If that object is a data structure, then when we pass the variable to a function, we are only passing what the variable refers to (a single reference in memory) and not the actual object. That’s what we need to understand. The parameter and the variable are one in the same hook. They are two threads tied to the same object.

From one language to another this concept is blurred. Each language will have its own dictates and nomenclature. High level languages tend to blur the lines to make things less imperative. For our purposes in JS, the above sets the boundaries for our application.

Why does reassignment dont stick when object name is passed as an argument and stick if we directly refer to it in the function body

let goat = {
sound:‘baa’,
name:‘billy’,
age:2
}

// reassignment does not stick when obj is passed as an argument
const reObj=(obj)=>{
obj={color:‘red’}
}
reObj(goat)
console.log(goat) // {sound:‘baa’, name:‘billy’, age:2}

// reassignment sticks when object is used directly and not as an argument
const reassignObject=()=>{
goat={color:‘red’}
}
reassignObject();
console.log(goat)// (color:red)

It is a good explanation: https://youtu.be/fD0t_DKREbE

How can a single address point to two different objects? i.e if spaceship is passed by reference to the reassignment function then obj variable must also be pointing to same location where spaceship variable is pointing.

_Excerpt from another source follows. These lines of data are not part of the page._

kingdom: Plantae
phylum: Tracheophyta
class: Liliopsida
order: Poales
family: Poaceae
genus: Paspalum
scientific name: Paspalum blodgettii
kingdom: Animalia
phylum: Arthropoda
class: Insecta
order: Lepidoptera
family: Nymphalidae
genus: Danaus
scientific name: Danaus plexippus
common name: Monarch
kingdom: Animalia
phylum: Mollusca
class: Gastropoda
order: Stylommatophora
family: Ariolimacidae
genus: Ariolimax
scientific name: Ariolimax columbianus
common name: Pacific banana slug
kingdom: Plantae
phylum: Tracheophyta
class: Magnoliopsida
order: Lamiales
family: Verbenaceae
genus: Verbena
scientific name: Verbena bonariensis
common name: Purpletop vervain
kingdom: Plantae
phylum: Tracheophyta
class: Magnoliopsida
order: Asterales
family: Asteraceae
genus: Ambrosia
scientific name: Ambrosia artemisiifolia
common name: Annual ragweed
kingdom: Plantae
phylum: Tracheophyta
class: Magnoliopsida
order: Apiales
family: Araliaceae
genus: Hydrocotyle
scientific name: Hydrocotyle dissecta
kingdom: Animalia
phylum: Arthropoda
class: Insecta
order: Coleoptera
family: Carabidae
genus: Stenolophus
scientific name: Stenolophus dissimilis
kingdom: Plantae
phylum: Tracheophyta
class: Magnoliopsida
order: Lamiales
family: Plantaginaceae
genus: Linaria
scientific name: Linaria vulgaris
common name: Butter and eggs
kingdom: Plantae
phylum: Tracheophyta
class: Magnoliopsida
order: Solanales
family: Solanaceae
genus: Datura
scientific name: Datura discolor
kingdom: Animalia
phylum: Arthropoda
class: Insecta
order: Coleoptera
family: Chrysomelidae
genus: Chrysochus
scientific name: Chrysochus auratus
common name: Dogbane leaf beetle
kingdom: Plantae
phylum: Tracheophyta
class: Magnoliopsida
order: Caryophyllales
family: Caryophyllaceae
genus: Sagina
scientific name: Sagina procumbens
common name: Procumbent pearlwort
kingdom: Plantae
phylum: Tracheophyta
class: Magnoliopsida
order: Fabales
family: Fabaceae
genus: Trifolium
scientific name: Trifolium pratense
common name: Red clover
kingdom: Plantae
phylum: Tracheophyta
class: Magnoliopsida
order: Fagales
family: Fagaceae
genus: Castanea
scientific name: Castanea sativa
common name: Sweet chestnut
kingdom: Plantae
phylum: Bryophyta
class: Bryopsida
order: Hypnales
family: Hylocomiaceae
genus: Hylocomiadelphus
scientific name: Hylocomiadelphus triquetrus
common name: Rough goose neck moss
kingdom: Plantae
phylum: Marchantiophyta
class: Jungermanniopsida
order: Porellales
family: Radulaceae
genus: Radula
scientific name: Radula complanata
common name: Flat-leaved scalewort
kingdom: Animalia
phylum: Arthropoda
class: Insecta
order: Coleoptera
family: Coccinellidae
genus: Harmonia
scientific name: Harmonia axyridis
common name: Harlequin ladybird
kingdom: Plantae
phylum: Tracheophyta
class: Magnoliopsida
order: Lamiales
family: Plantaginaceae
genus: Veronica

So when we reassign spaceship object must also change. If it is being passed by value then it doesn’t change, which is not the case here.

It’s the other way around. There are two references to a single spaceship object’s adress. Our original reference is stored in the variable ‘spaceship’. Object variables such as ‘spaceship’ hold the reference (address) to an object rather than the value itself (unlike a primitive data type variable such as an int which hold the actual value).

When we call a function with a spaceship parameter, we pass the reference stored in our ‘spaceship’ variable to the function. We still have our original ‘spaceship’ variable, and the function receives a copy of the reference to the spaceship object (let’s call it ‘spaceshipIn’). The function can re-assign ‘spaceshipIn’ to a new object but it won’t affect our ‘spaceship’ variable, which continues to reference the original object. However, when the function is called, ‘spaceship’ and ‘spaceshipIn’ refer to the same object, so if we use ‘spaceshipIn’ to change vaues in that object, those changes will persist after the function has returned, where we can see them, using the variable ‘spaceship’ to access the object.